**What to do**. Copy every row below word for word, leaving out the pictures.

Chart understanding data
· · · · ·
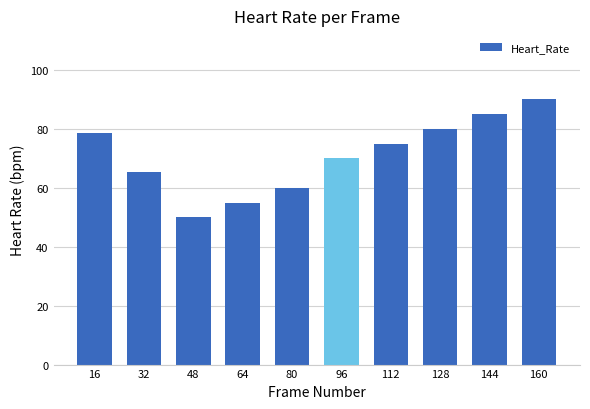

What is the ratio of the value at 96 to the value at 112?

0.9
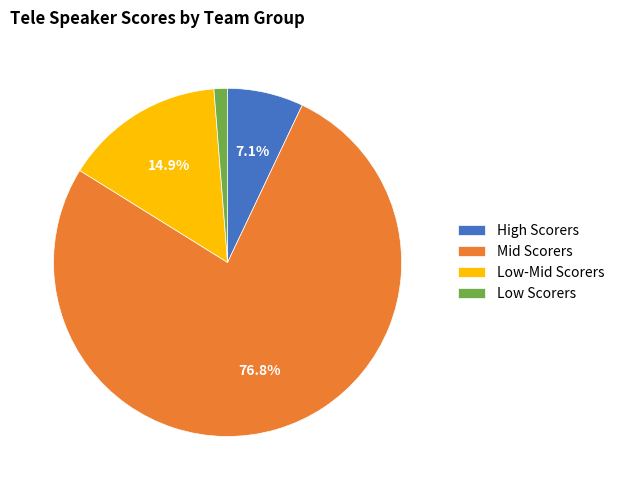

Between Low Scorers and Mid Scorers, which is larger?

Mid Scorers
· · · · ·
**Reply to the task**.
What is the ratio of the value at 96 to the value at 112?

0.9

Between Low Scorers and Mid Scorers, which is larger?

Mid Scorers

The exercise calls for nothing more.